By  on May 3, 2006

NEW YORK — Get ready America: Topshop is on its way.

British retail tycoon Philip Green wants to make his mark in the U.S. and a Topshop flagship could open in New York as soon as next spring. He already has his eyes on a site, but declined to reveal details beyond saying it is 60,000 to 90,000 square feet in size.

"If we enter here, we're not going to be low-key," assured Green, the flamboyant billionaire owner of Arcadia, parent of Topshop, Dorothy Perkins, Burton, Miss Selfridge and department store British Home Stores.

Green has noticed the inroads other European retailers have made in the U.S. and wants a part of it. "Every retailer's dream is to build a global brand. Look at what Zara and H&M have done. That's exciting," Green said.

In addition, Mexx, owned by Liz Claiborne, is rolling out in the U.S., while Spanish retailer Mango is eyeing the American market.

But Green is aware of the pitfalls and is in no rush. He stressed that a successful foray into the U.S. requires plenty of planning and getting everything in order: obtaining the right real estate, finding a local partner or company that would be critical in the logistics, staffing and back-office functions and even buying a cargo plane to ensure proper merchandise flow.

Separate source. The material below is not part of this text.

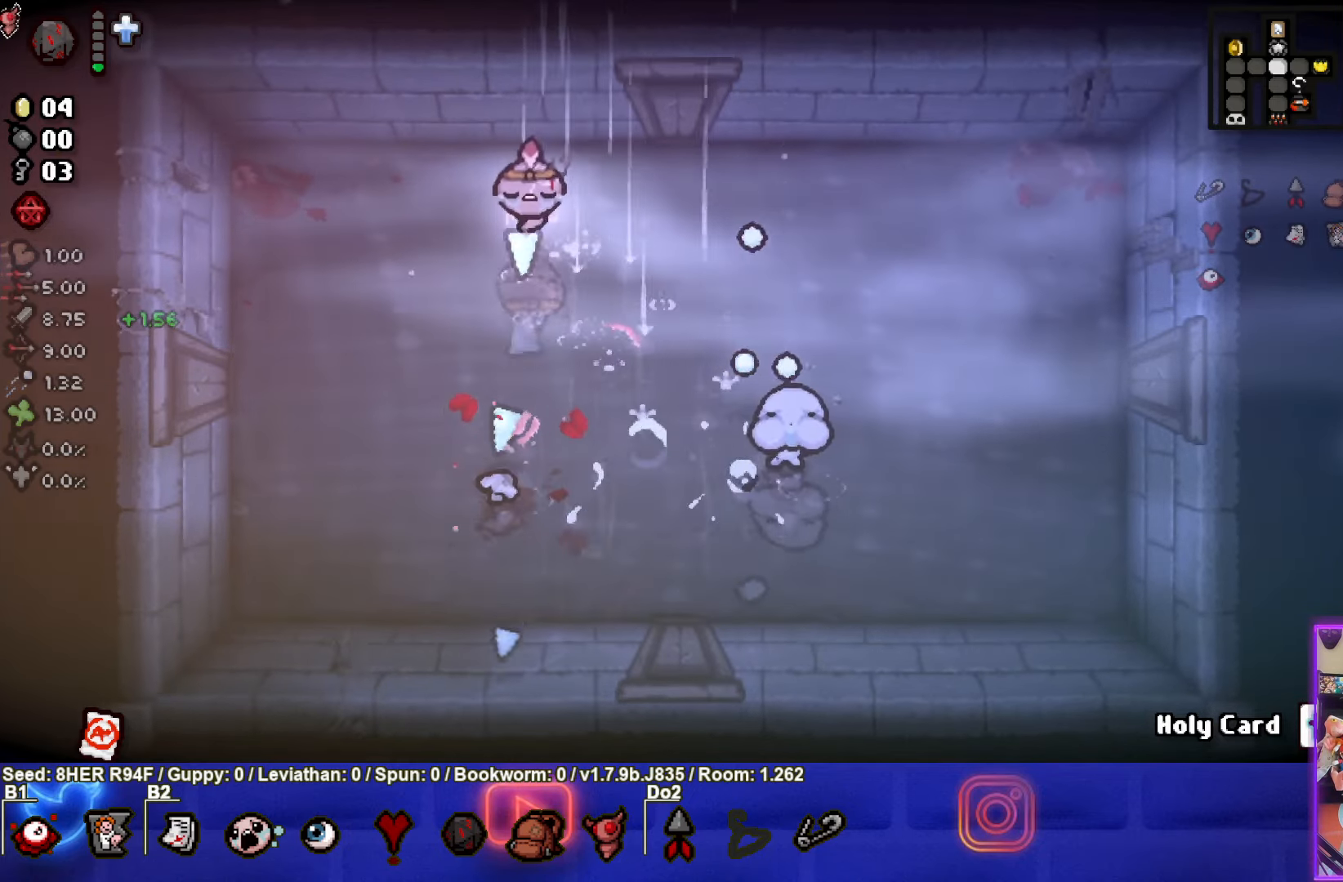
{"buttons": ["CIRCLE"], "left_stick": "down-right", "events": [[117, "CROSS", "up"], [250, "left_stick", "down"], [350, "left_stick", "down-right"], [450, "CIRCLE", "down"]]}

"We are not a public company. We can afford to take a longer view to get it right," Green said.

A local partner for back-end functions and logistics is key, however. "Can we do here what we do in the U.K., which is deliver fresh merchandise three times a day at peak periods? We want to execute at the same level here we do there, and that means we need a partner here. We will pay the $20, $30, $40 or $50 million needed [to open stores here], but we don't want to fail."

Topshop operates about 290 stores, including the flagship, at Oxford Circus in London. There is also the Topman chain for men, operating 165 stores.

And America isn't the only market outside the U.K. that Green is eyeing for Topshop. He admitted he is scouting for sites in Europe, as well. "But it's harder to find sites of the size we need in Paris," he said, indicating America was his first priority.